Uso indiscriminado de ‘veneno’ por meio de drone põe em risco extrativistas que residem na região da Transacreana e caso entra na mira do MPAC

O promotor de Justiça Thalles Ferreira Costa, da Promotoria de Justiça de Defesa dos Direitos Humanos e Cidadania, do Ministério Público do Acre (MPAC), recomendou ao Instituto de Meio Ambiente do Acre (IMAC) e ao Instituto de Defesa Agropecuária e Florestal do Acre (Idaf) que determinem e façam cessar, de forma imediata, toda e qualquer aplicação aérea de agrotóxicos, defensivos ou substâncias químicas nas áreas dos seringais Porongaba, São Sebastião, Sacado, São Bernardo e Fazenda União III.

A suspensão é válida até que se comprove, de forma documental e perante os órgãos ambientais, a regularidade integral da atividade, especificando o registro do produto, receituário agronômico, habilitação do operador e do drone, além da autorização ambiental para o caso. Até o momento, o promotor revela que nenhum desses requisitos foram obedecidos pelos acusados de lançar ‘veneno’ na floresta, por meio de drones.

Thalles Ferreira recomenda, ainda a elaboração de um laudo técnico por parte do IMAC e do Idaf, registrando a extensão do dano, a identificação das espécies e áreas atingidas, inclusive de nascentes de rios e igarapés, na região. Também solicita a coleta de amostra de solo, água e material vegetal para perícia laboratorial. Também solicita a indicação dos eventuais responsáveis pelo uso indiscriminado de agrotóxicos sobre a região de floresta, que abriga uma das maiores bacias hidrográficas de Rio Branco.
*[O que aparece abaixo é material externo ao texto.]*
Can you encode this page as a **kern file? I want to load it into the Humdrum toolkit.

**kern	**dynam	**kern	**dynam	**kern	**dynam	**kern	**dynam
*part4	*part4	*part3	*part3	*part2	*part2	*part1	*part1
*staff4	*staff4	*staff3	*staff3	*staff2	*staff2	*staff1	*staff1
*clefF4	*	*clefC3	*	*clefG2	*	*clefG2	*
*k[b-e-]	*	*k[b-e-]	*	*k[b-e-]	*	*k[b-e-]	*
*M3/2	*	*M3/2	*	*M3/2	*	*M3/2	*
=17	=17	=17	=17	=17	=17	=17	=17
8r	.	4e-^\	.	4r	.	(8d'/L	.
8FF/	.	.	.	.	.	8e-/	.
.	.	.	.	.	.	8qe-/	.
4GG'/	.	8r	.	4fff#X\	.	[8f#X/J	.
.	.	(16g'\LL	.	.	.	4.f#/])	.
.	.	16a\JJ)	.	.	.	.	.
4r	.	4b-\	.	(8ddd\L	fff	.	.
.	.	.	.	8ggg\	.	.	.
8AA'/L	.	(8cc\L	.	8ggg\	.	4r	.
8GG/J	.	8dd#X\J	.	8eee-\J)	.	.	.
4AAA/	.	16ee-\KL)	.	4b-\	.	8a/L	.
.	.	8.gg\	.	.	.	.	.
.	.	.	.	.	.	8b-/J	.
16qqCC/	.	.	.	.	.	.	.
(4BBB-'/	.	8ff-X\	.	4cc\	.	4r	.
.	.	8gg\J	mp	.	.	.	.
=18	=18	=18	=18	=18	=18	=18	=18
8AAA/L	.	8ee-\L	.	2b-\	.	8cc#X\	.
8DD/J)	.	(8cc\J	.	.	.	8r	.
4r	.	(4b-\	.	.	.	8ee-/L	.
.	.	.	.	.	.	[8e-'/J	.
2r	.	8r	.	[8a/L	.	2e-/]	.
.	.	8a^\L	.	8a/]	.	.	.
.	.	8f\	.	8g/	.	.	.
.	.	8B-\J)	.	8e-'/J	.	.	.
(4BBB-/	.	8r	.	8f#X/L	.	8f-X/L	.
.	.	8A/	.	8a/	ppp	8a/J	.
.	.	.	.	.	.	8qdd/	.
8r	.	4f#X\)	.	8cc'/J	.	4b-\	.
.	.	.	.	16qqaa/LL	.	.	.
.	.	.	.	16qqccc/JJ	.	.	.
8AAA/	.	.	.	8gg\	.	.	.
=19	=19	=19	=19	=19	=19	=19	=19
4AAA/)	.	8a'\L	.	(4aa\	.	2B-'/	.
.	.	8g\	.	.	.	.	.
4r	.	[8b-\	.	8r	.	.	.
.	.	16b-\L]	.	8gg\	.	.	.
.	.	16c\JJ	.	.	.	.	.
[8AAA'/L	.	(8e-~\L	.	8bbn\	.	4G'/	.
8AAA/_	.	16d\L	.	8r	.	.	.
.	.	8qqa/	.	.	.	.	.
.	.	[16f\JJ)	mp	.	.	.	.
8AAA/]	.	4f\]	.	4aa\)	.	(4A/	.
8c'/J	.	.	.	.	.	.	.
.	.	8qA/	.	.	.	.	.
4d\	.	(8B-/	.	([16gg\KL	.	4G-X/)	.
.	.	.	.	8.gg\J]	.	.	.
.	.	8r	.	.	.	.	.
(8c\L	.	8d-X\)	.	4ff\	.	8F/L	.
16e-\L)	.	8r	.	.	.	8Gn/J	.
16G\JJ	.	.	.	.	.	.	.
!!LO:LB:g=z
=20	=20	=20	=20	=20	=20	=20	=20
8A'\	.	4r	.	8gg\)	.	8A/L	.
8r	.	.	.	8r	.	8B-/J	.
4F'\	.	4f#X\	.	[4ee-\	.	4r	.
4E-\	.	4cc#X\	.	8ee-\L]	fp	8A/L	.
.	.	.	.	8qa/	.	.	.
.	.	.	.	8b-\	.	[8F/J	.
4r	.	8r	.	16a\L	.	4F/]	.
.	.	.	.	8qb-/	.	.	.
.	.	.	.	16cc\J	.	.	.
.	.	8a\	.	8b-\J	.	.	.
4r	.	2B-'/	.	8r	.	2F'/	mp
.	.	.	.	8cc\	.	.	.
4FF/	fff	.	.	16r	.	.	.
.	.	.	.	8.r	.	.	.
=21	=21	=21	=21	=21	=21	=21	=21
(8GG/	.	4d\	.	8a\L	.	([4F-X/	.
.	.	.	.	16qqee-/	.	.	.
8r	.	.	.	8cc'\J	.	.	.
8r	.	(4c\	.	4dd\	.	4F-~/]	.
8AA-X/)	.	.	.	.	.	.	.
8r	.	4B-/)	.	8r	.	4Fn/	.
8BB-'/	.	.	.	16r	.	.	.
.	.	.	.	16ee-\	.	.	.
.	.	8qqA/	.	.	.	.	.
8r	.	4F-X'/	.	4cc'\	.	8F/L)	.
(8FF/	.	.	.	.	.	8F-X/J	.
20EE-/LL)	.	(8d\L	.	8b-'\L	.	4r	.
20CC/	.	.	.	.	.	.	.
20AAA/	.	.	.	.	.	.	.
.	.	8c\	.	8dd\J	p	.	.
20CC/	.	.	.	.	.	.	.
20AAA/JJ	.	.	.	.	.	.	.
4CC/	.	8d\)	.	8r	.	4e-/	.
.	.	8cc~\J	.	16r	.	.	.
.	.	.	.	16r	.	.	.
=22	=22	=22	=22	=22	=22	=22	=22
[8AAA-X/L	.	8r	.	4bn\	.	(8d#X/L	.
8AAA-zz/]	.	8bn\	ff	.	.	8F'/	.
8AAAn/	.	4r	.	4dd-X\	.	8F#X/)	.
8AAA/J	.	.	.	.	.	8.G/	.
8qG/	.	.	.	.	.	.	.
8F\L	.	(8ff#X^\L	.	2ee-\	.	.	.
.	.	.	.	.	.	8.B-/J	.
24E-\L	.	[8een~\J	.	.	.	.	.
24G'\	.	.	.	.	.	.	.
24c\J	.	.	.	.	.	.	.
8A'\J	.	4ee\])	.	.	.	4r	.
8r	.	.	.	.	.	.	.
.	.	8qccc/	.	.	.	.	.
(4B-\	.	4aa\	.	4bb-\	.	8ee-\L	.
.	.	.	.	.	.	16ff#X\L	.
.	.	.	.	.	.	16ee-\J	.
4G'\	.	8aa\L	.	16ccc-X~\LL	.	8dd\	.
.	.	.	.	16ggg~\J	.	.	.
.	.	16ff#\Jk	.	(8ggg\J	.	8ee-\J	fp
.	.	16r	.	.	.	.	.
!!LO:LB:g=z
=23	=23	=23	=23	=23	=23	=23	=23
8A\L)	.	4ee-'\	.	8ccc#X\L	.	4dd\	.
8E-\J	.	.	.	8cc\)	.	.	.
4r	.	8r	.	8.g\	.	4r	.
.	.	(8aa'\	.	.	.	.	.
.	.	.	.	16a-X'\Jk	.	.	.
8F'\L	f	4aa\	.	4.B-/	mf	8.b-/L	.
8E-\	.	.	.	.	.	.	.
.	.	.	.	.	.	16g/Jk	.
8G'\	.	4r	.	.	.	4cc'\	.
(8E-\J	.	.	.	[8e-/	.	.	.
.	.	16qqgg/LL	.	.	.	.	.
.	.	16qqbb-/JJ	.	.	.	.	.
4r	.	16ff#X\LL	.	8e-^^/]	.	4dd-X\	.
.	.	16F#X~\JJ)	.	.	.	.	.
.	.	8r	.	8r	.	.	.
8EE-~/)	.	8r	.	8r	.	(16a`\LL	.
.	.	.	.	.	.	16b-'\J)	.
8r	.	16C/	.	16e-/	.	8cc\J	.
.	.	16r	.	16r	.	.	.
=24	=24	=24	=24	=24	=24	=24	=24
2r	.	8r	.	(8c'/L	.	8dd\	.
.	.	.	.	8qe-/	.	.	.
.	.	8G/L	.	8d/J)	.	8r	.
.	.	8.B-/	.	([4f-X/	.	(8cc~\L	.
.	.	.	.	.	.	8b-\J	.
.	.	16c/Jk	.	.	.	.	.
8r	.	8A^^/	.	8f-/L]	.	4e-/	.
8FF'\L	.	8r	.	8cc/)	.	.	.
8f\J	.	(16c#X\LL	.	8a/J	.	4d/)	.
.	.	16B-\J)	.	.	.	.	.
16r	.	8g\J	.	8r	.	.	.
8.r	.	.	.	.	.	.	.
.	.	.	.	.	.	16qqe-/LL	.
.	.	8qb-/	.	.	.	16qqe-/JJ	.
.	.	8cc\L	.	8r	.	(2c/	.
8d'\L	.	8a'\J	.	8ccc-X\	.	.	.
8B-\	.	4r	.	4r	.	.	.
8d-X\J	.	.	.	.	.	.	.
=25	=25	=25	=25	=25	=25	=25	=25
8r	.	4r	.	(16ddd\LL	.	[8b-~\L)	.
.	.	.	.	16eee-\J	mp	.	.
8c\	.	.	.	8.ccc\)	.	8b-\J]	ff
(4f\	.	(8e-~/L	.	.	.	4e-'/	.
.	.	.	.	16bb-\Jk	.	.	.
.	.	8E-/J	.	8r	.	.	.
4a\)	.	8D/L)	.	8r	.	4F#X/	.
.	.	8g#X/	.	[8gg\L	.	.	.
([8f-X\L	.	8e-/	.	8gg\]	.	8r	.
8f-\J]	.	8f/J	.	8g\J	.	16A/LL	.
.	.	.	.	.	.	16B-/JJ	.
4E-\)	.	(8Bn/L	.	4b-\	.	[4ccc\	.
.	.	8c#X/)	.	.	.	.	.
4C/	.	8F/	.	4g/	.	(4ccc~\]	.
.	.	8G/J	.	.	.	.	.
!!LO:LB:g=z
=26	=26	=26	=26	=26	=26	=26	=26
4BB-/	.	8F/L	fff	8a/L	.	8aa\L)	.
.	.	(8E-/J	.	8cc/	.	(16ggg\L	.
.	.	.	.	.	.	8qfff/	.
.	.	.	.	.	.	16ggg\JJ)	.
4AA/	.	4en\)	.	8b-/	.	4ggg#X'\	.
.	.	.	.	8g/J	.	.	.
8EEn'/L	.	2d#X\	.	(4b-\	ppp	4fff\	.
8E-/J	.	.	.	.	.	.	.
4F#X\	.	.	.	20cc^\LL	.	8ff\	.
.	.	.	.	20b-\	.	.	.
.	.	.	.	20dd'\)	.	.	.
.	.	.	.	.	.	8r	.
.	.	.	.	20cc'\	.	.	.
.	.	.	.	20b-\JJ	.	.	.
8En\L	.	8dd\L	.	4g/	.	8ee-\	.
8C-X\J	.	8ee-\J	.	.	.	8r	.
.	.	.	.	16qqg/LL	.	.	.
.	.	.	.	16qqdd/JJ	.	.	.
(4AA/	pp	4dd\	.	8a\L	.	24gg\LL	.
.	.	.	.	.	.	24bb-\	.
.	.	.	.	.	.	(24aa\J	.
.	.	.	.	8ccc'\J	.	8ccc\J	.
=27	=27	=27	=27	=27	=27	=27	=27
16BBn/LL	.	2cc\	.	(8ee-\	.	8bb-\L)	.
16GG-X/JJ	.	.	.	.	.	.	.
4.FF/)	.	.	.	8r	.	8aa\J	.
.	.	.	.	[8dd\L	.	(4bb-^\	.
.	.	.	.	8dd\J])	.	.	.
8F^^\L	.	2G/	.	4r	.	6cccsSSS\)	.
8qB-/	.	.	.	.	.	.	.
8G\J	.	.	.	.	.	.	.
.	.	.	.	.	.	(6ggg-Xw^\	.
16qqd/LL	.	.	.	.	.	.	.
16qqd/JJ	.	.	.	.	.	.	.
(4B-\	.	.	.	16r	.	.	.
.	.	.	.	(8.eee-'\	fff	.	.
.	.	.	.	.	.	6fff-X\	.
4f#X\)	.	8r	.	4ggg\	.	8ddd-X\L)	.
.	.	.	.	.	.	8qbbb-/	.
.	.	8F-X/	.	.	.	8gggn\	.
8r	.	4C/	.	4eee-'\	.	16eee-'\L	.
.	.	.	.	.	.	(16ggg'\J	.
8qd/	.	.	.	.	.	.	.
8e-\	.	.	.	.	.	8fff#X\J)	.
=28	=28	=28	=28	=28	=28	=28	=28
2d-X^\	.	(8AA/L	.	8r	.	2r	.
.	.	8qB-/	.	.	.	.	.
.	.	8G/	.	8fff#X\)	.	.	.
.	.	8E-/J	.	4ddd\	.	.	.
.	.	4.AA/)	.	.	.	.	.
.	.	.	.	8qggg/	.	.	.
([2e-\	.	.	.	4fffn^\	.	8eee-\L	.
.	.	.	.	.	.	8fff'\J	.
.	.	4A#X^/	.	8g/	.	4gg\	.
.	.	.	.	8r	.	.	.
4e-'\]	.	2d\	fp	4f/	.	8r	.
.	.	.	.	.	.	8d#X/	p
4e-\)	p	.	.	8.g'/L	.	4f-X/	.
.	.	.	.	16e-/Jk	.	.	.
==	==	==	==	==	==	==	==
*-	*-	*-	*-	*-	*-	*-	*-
Na região, dois importantes cursos de água estão situados: o Riozinho do Rola e o Igarapé Caipora.

Ainda na recomendação, o promotor diz que uma vez identificada a autoria e o dano ao meio ambiente, que as atividades rurais desses imóveis sejam embargadas, solicitando para isso apoio ao Ibama, Anvisa, Ministério da Agricultura e Pecuária e Agência Nacional de Aviação Civil, no caso de embargo de aeronaves e registros dos pilotos.

Tanto IMAC quanto o Idaf têm 15 dias para responder ao Ministério Público Estadual sobre as ações adotadas para o cumprimento da recomendação.

O representante do MPAC também determinou que seja acionada à Secretaria de Estado de Saúde (Sesacre) no apoio às famílias extrativistas, identificando possíveis casos de intoxicação.